Wal-Mart’s Merchant Customer Exchange vs. Google Wallet: Who Will You Bet On?
Reuters tells us that Wal-Mart’s newly-announced mobile wallet project is winning the endorsements of a growing number of large merchants, precisely the type of retailers Google is hoping to attract for its own digital wallet service. Merchant Customer Exchange (MCX), as Wal-Mart’s m-wallet initiative is called (can someone please help the merchants come up with something less clunky for a name?) is not even two months old, but the rate at which it attracts participants should be worrying the search giant’s executives. After all, how likely is it that, once their own wallet is fully functional and ready to be deployed, the retail giants will be willing to let competing services into their stores?
Google Wallet had had problems gaining traction even before MCX entered the industry. In fact, the search giant’s m-wallet has been live for more than a year, but is yet to sign up a single big-box merchant. To make matters worse, anecdotal evidence suggests that smaller retailers that have signed up for the service are not really excited about it. One of them told us last week that in the eight months since they installed a point-of-sale device compatible with Google Wallet, no one has tried it. So things are not looking great for Google Wallet, and that may end up being an understatement.
21 Big Retailers Have Signed up for Wal-Mart’s Mobile Wallet
When MCX was announced in mid-August, the collaborative project featured 14 merchants, including Best Buy, Lowe’s, CVS, Shell, Sears, Target, 7-Eleven and Sunoco, in addition to Wal-Mart itself. Now that number has grown to 21 and the new additions include Gap, Bed Bath & Beyond, Dunkin’ Brands Group Inc., Dillards Inc. and convenience store operator Sheetz Inc., Reuters tells us.
There is no reason to expect that MCX will suddenly stop growing; on the contrary, its roster is likely to keep expanding. And mass is critical for MCX’s success, as Reuters reminds us:
The founders of MCX hope the burgeoning membership, including some big-name retailers, could give mobile payment the critical mass it needs to take off.
It seems to me that MCX already has reached critical mass and it needs to begin rolling out its service.
So what about Google?
Google Wallet was never able to gain any momentum, even though it had the market all for itself for a year before MCX was announced. And for a good reason: even today there are very few merchants, which have installed POS devices that are compatible with near-field communication (NFC) — the technology behind Google’s (and MCX’s, as far as we know) wallets.
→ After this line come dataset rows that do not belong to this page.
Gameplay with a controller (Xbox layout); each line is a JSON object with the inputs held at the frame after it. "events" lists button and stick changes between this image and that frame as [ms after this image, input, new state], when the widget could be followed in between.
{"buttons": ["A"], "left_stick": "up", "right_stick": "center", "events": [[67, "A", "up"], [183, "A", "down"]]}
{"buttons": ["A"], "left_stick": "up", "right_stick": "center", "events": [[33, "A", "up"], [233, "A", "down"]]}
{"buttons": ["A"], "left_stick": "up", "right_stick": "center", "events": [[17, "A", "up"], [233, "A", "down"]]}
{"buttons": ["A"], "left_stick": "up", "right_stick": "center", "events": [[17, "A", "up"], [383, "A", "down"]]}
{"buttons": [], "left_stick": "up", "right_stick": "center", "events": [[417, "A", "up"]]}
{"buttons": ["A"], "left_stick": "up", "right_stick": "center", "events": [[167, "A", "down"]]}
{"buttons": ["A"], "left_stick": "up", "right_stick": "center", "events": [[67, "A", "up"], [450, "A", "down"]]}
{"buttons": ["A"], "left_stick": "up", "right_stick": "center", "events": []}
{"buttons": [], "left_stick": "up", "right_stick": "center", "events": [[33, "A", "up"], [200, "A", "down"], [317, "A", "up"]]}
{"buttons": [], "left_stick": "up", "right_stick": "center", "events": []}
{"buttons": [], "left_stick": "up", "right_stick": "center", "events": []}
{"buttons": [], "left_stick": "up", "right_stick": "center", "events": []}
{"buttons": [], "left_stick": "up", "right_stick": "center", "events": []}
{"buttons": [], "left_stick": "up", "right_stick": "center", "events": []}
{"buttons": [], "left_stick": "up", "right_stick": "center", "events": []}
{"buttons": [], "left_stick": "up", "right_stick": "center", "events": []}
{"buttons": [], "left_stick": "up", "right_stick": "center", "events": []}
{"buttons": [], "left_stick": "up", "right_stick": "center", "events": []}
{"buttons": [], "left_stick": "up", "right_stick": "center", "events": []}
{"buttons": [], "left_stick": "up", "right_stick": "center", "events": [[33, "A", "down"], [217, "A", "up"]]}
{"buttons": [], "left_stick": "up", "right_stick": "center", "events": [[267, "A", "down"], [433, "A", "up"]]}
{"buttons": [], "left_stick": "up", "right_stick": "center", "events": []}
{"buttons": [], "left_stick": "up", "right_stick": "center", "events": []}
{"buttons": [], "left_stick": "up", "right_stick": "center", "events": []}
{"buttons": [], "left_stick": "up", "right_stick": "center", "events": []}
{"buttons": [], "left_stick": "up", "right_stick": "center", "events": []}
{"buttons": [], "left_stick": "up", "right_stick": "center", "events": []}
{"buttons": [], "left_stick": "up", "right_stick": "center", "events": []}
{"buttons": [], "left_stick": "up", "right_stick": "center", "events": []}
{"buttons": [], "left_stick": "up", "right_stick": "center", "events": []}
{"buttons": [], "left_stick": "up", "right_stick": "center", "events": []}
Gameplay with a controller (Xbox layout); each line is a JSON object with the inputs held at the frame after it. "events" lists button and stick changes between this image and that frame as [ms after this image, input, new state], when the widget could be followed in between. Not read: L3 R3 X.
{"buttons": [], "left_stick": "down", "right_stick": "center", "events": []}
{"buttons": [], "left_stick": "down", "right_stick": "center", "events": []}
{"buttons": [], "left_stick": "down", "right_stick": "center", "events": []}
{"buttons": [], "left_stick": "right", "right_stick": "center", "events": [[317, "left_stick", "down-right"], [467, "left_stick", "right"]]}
Moreover, there are only a handful of NFC-enabled smart phones and, famously, iPhone 5 is not one of them.
That lack of infrastructure has been, I think, the biggest obstacle to Google Wallet’s progress and the reason the search giant has been unable to capitalize on the hugely bungled attempt of three of the largest U.S. mobile carriers to create a competing service. You may remember that when Isis, as that project is called, was first announced, it was supposed to become a fully-fledged payment network, to rival Visa and MasterCard. It took some time, but the carriers eventually did realize that what they were getting themselves into was somewhat more complicated than they thought and scaled back their ambitions, blaming regulation for their misfortune and opening up their wallet to all card networks in the process. And yet, two years after it was announced, Isis still exists only in the minds of its promoters. As I’ve said before, during that time, “Isis has managed to get a number of announcements broadcast by the media, even as most of them have been distinctly news-unworthy or just plain embarrassing“.
And yet, Google, which has largely been spared of such embarrassments (with the exception of the quickly-fixed PIN security flaw), has been unable to benefit from its main competitor’s mishaps.
The Takeaway
So I think that at this point it’s fair to say that Google Wallet is in trouble. I expect that, whenever MCX goes live, the participating merchants will do everything they can to block Google’s wallet (and Isis, for that matter, if it ever goes live) from their checkout lanes, just as Verizon did with its customer accounts. And if Google can’t get into the big retail chains, I doubt that it could ever reach the critical mass it needs to become viable. It is conceivable that in our hypothetical scenario the search giant would take legal actions to force the merchants to open up, but it’s unclear how such a lawsuit would turn out and, in any case, it would be a protracted affair, by the end of which the merchants may have won the war. So there is a very good probability that Google Wallet will share the unhappy fate of the service it replaced — Google Checkout. And, for Wal-Mart at least, such an outcome would not come as a shock.